EXTRACT TO READ:
+++++

# Edgestar Thermostat Hack



## Suzza (Mar 18, 2010)

I have an Edgestar wine cooler with a manual thermostat and the temperature only goes up to 61 degrees which is too cold. I am definitely not spending the money on an external thermostat so does anyone know how to take apart and adjust the thermostat so it reaches higher temperatures? Thanks


----------



## centralharbor (May 20, 2010)

If you can keep your cigars at the proper humidity, does it matter if they're that low in temp? Just curious about this.


----------



## Suzza (Mar 18, 2010)

centralharbor said:


> If you can keep your cigars at the proper humidity, does it matter if they're that low in temp? Just curious about this.


Here is a passage from a Cigar Aficionado article:

"However, the ideal storage for wine is 55 degrees at about 70 percent humidity. This means that wine cellar temperature is generally too cool to store cigars. Why would that matter? Well, for one, humidity is also relative to temperature. I know it sounds like magic (it's science!) but for every drop in temperature degree below the ideal for cigars 70 degree temperature, you need to increase the humidity to keep cigars properly humidified. If the air is too cold, it won't be able to hold enough moisture in suspension. So at 55 degrees, you'd need about 80 percent humidity. Over the long term, your cigars are likely to dry out in your wine cellar."


----------



## e-man (Jan 5, 2009)

Suzza said:


> I have an Edgestar wine cooler with a manual thermostat and the temperature only goes up to 61 degrees which is too cold. I am definitely not spending the money on an external thermostat so does anyone know how to take apart and adjust the thermostat so it reaches higher temperatures? Thanks


There are no instructions that I know of. Not being familiar with that unit I can only guess how the circuit is designed.

Most likely it will have a thermistor as a temperature probe. A thermistor changes resistance with temperature. Basically, the circuit reads the resistance, and turns on/off when a certain resistance is reached. The goal is to either adjust the reading from the thermistor, or alter the threshold that causes it to turn on/off.

That basically means adding a resistor to the circuit. Putting a resistor in series will increase the resistance, and putting one in parallel will reduce the resistance. The size of the resistor will depend on the resistance of the circuit as it sits today, and how much you want to deviate from that value.

If you have a knob that adjusts temp, then that is very likely a variable resistor (but COULD be a variable capacitor...not likely). This is where the threshold is set. Again adding a resistor will shift the range that the unit operates at. It may be as simple as adding another resistor in series or parallel to shift the resistance up or down. OR you could try replacing the current variable resistor with a new one that has more range throughout the dial. If you have a digital control (buttons to adjust the temp, and a display that shows the current setting) then it will be a lot harder to do.

If you don't own a soldering iron and Multi-meter, then you probably don't have the skills needed to try this yourself. You could easily ruin the unit and not have any refrigeration.

+++++

DATA ENTRIES:
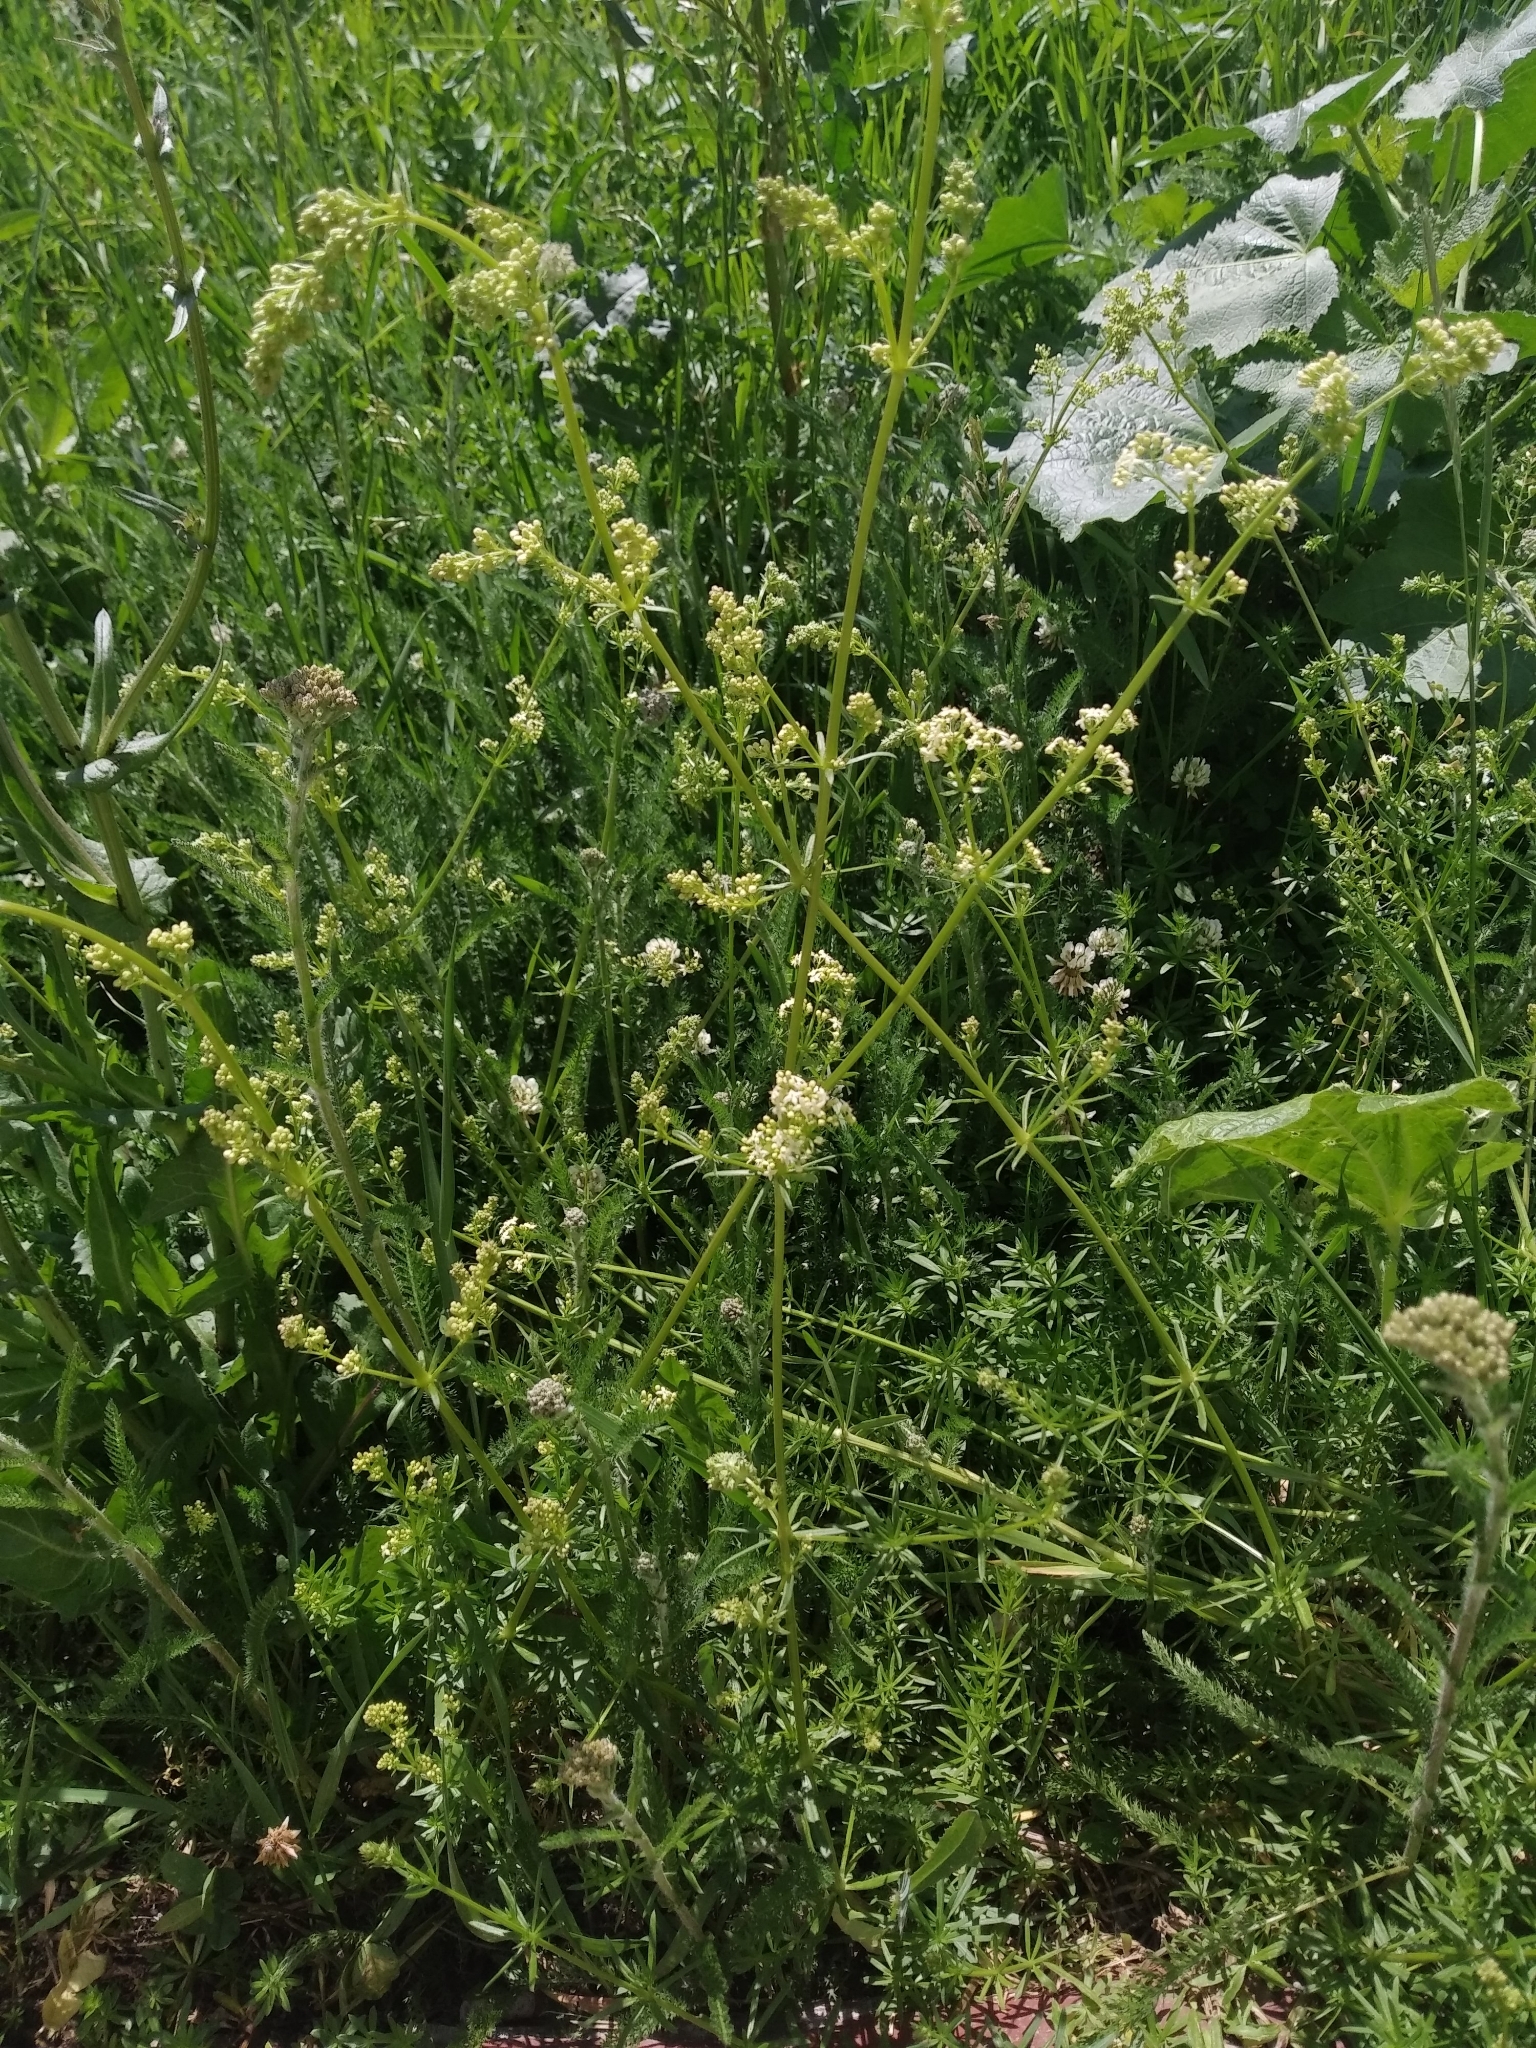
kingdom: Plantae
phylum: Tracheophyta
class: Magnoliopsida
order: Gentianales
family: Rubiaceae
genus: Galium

+++++

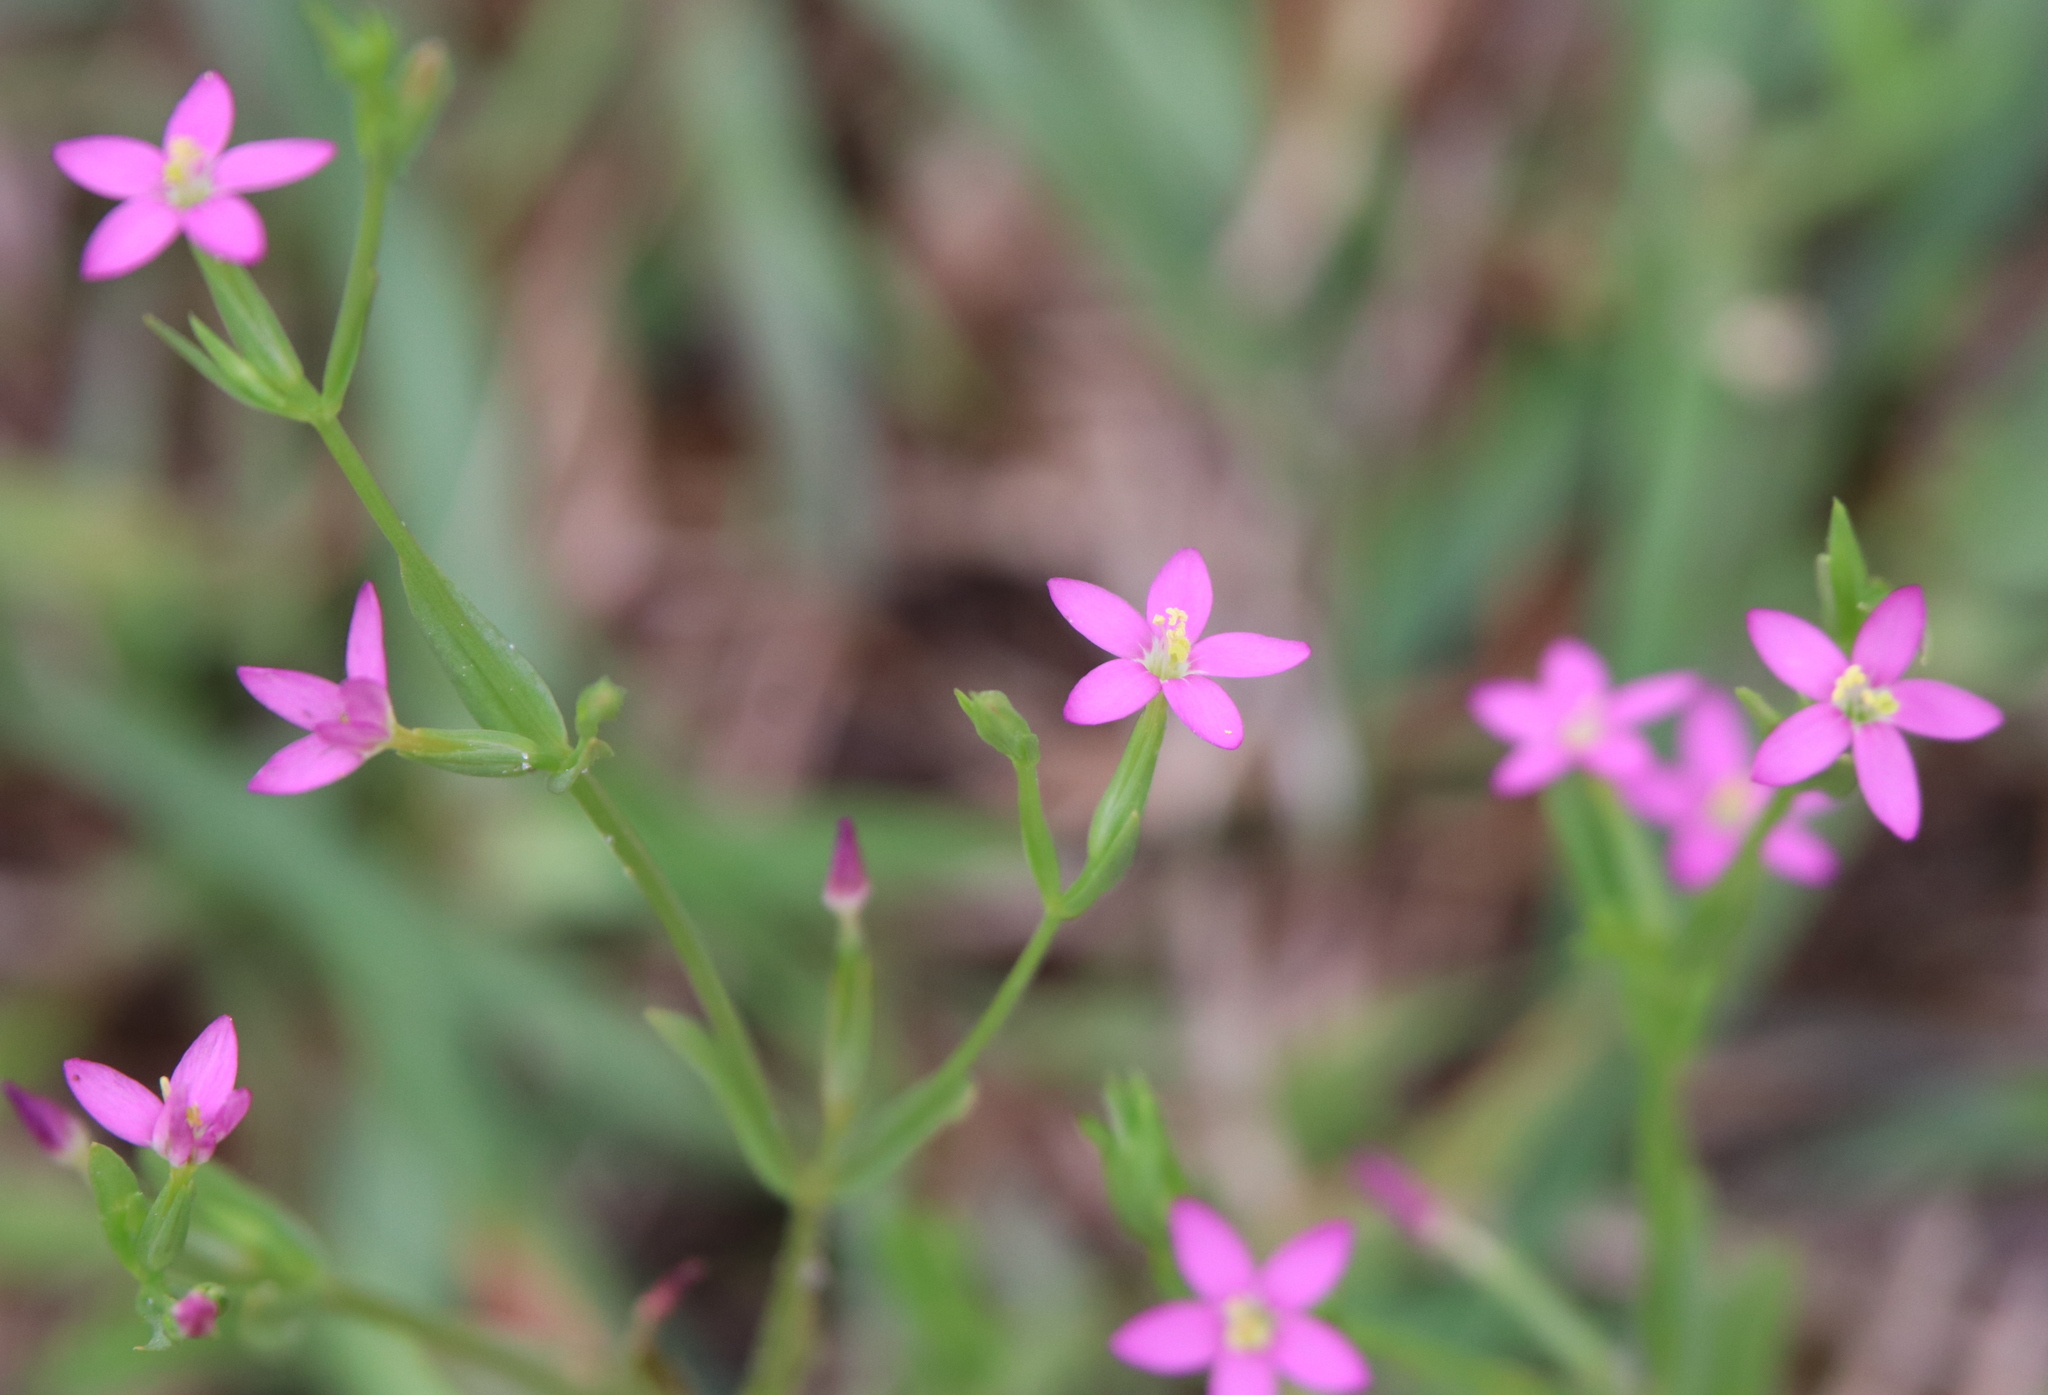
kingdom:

+++++

GOALS:
1 - Using the Edgestar thermostat thread, explain in one to three sentences why a wine cellar is generally too cool for storing cigars.
2 - Say whether each statement agrees with the Edgestar thermostat thread, answering yes or no and quoting the deciding words: (a) A thermistor's resistance varies with temperature. (b) Adding a resistor in parallel raises the resistance. (c) A unit with a digital control is easier to modify.
The records were drawn from a different source than the thread.

SOLUTIONS PER TASK:
1 - Humidity is relative to temperature. For every degree below the 70-degree ideal for cigars, humidity has to be raised, because colder air can't hold enough moisture in suspension. At 55 degrees about 80 percent humidity would be needed, so cigars are likely to dry out over the long term in a cellar kept at about 70 percent.

2 -
(a) Yes: "A thermistor changes resistance with temperature."
(b) No: "putting one in parallel will reduce the resistance."
(c) No: "If you have a digital control (buttons to adjust the temp, and a display that shows the current setting) then it will be a lot harder to do."